The ISO performance of the FujiFilm X-E3 is impressive, to say the least, and the X-Trans CMOS III showcases why Fujifilm has managed to hold that important place among professional photographers despite the competition in the market.
There is almost no noise from ISO100 to ISO800. The noise creeps in from ISO1600 but it is okay. The images only turn useless beyond ISO12800, which is within the range that Fuji allows by default. You can go higher than 12,800 if you wish to, but image quality suffers.
ii) Focus and Handling
The auto-focus system of X-E3 is snappy because of the presence of ‘Intelligent Hybrid AF’ as mentioned above. It is a mix of phase-detection AF and contrast-detection AF which makes focusing a breeze on the camera.
The AF-system on the camera worked without any problem in extremely challenging conditions. This new system can also track moving objects and you can even tap to focus with the help of the touch controls. There was a slight delay when it came to switching between the screen and the electronic viewfinder (EVF). The face detection and eye detection while focusing is an excellent feature to have, but it doesn't work every time. When it works, it's brilliant.
The compact form factor of the X-E3 makes it ideal for people who don’t want to draw attention to themselves, which is usually the case when it comes to a full sized-DSLR, making it ideal for documenting moments without fear of influencing the scene. The lighter weight of the camera meant that I was not tired despite the extended usage of the camera. The compact form factor also worked in favour of one-handed usage. All of this makes the camera ideal for street photography or even documentary photography.
The electronic viewfinder along with the eye sensor makes a return in this camera. The camera quickly switches between the screen and the EVF without any manual input. You simply put the EVF to your eye and the screen turns itself off. This also saves a lot of battery.

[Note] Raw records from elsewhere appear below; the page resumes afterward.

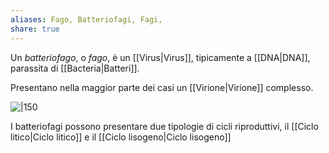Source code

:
 ```yaml
---
aliases: Fago, Batteriofagi, Fagi,
share: true
---
```

Un *batteriofago*, o *fago*, è un [[Virus|Virus]], tipicamente a [[DNA|DNA]], parassita di [[Bacteria|Batteri]].

Presentano nella maggior parte dei casi un [[Virione|Virione]] complesso.

![|150](6bedaef3b3cbe1d6b2d6df518b4ebc74_MD5%201.png)

I batteriofagi possono presentare due tipologie di cicli riproduttivi, il [[Ciclo litico|Ciclo litico]] e il [[Ciclo lisogeno|Ciclo lisogeno]]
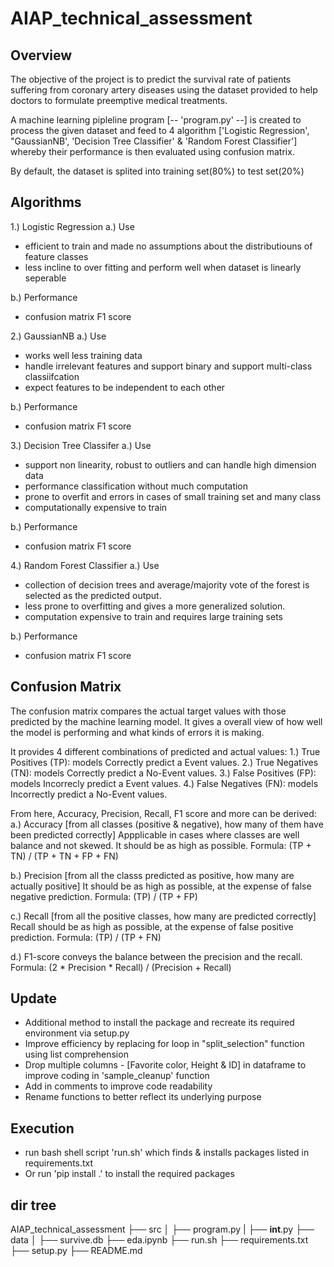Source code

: # AIAP_technical_assessment

## Overview
The objective of the project is to predict the survival rate of patients suffering from coronary artery diseases
using the dataset provided to help doctors to formulate preemptive medical treatments.

A machine learning pipleline program [-- 'program.py' --] is created to process the given dataset and feed to
4 algorithm ['Logistic Regression', "GaussianNB', 'Decision Tree Classifier' & 'Random Forest Classifier'] whereby their
performance is then evaluated using confusion matrix.

By default, the dataset is splited into training set(80%) to test set(20%)


## Algorithms
1.) Logistic Regression
a.) Use
- efficient to train and made no assumptions about the distributiouns of feature classes
- less incline to over fitting and perform well when dataset is linearly seperable

b.) Performance
- confusion matrix F1 score


2.) GaussianNB
a.) Use
- works well less training data
- handle irrelevant features and support binary and support multi-class classiifcation
- expect features to be independent to each other

b.) Performance
- confusion matrix F1 score


3.) Decision Tree Classifer
a.) Use
- support non linearity, robust to outliers and can handle high dimension data
- performance classification without much computation
- prone to overfit and errors in cases of small training set and many class
- computationally expensive to train

b.) Performance
- confusion matrix F1 score


4.) Random Forest Classifier
a.) Use
- collection of decision trees and average/majority vote of the forest is selected as the predicted output.
- less prone to overfitting and gives a more generalized solution.
- computation expensive to train and requires large training sets

b.) Performance
- confusion matrix F1 score


## Confusion Matrix
The confusion matrix compares the actual target values with those predicted by the machine learning model.
It gives a overall view of how well the model is performing and what kinds of errors it is making.

It provides 4 different combinations of predicted and actual values:
1.) True Positives (TP):  models Correctly predict a Event values.
2.) True Negatives (TN):  models Correctly predict a No-Event values.
3.) False Positives (FP): models Incorrecly predict a Event values.
4.) False Negatives (FN): models Incorrectly predict a No-Event values.

From here, Accuracy, Precision, Recall, F1 score and more can be derived:
a.) Accuracy [from all classes (positive & negative), how many of them have been predicted correctly]
    Appplicable in cases where classes are well balance and not skewed.
    It should be as high as possible.
    Formula: (TP + TN) / (TP + TN + FP + FN)

b.) Precision [from all the classs predicted as positive, how many are actually positive]
    It should be as high as possible, at the expense of false negative prediction.
    Formula: (TP) / (TP + FP)

c.) Recall [from all the positive classes, how many are predicted correctly]
    Recall should be as high as possible, at the expense of false positive prediction.
    Formula: (TP) / (TP + FN)

d.) F1-score conveys the balance between the precision and the recall.
    Formula: (2 * Precision * Recall) / (Precision + Recall)

## Update
- Additional method to install the package and recreate its required environment via setup.py 
- Improve efficiency by replacing for loop in "split_selection" function using list comprehension
- Drop multiple columns - [Favorite color, Height & ID] in dataframe to improve coding in 'sample_cleanup' function
- Add in comments to improve code readability
- Rename functions to better reflect its underlying purpose 

## Execution    
- run bash shell script 'run.sh' which finds & installs packages listed in requirements.txt
- Or run 'pip install .' to install the required packages


## dir tree
AIAP_technical_assessment
├── src
│   ├── program.py
|   ├── __int__.py
├── data
│   ├── survive.db
├── eda.ipynb
├── run.sh
├── requirements.txt
├── setup.py
├── README.md


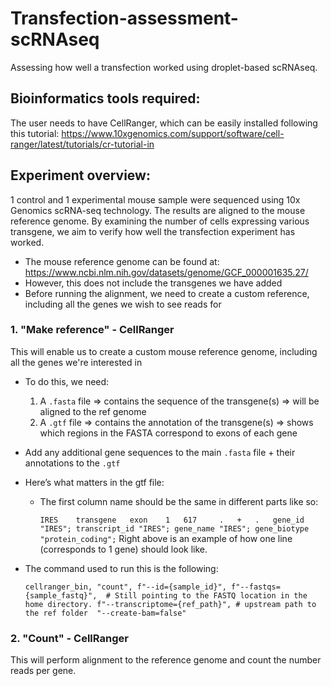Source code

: # Transfection-assessment-scRNAseq
Assessing how well a transfection worked using droplet-based scRNAseq. 

## Bioinformatics tools required: 
The user needs to have CellRanger, which can be easily installed following this tutorial: https://www.10xgenomics.com/support/software/cell-ranger/latest/tutorials/cr-tutorial-in


## Experiment overview: 
1 control and 1 experimental mouse sample were sequenced using 10x Genomics scRNA-seq technology. The results are aligned to the mouse reference genome. By examining the number of cells expressing various transgene, we aim to verify how well the transfection experiment has worked. 
- The mouse reference genome can be found at: https://www.ncbi.nlm.nih.gov/datasets/genome/GCF_000001635.27/ 
- However, this does not include the transgenes we have added
- Before running the alignment, we need to create a custom reference, including all the genes we wish to see reads for

### 1. "Make reference" - CellRanger 
This will enable us to create a custom mouse reference genome, including all the genes we're interested in
- To do this, we need:
    1. A `.fasta` file ⇒ contains the sequence of the transgene(s) ⇒ will be aligned to the ref genome
    2. A `.gtf` file ⇒ contains the annotation of the transgene(s) ⇒ shows which regions in the FASTA correspond to exons of each gene
- Add any additional gene sequences to the main `.fasta` file + their annotations to the `.gtf`
- Here’s what matters in the gtf file:
    - The first column name should be the same in different parts like so:

  
      `IRES    transgene   exon    1   617     .   +   .   gene_id "IRES"; transcript_id "IRES"; gene_name "IRES"; gene_biotype "protein_coding";`
      Right above is an example of how one line (corresponds to 1 gene) should look like. 
- The command used to run this is the following:


  `cellranger_bin, "count",
        f"--id={sample_id}",
        f"--fastqs={sample_fastq}",  # Still pointing to the FASTQ location in the home directory.
        f"--transcriptome={ref_path}", # upstream path to the ref folder 
        "--create-bam=false"`

### 2. "Count" - CellRanger
This will perform alignment to the reference genome and count the number reads per gene.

Despite only one custom Fn button on the X-E3, users have the option to reassign the existing controls to suit their liking, including touch controls, which was impressive. The ability to control the camera functions using the mobile app and transferring images via Bluetooth is also neat as it's quite easy to transfer files to mobile devices and PCs without having to remove the card.
Image Quality: 8/10
Image quality is something of a mixed bag, and I'll discuss the nuances in detail here. As mentioned earlier, however, portraits from the X-E3 are unassailably brilliant.
The level of clarity and the colour tone of the skin is unparalleled. Dynamic range is also great when compared to DSLRs like my D7100 and D750. Check out the resized images and their 100 percent crops below. For full resolution images, head to the Flickr album embedded above.
The images from the X-E3 are sharper than those from any camera I've used. This is probably because of the above-mentioned lack of optical pass filter.
The camera manages noise levels well at normal ISO levels. Noise does creep in at very high ISOs, but no camera is immune from that. When shooting images of people, images are extremely good and colours are just slightly more vibrant. Landscapes, however, are a bit dull and night-time shots could do with less aggressive noise reduction.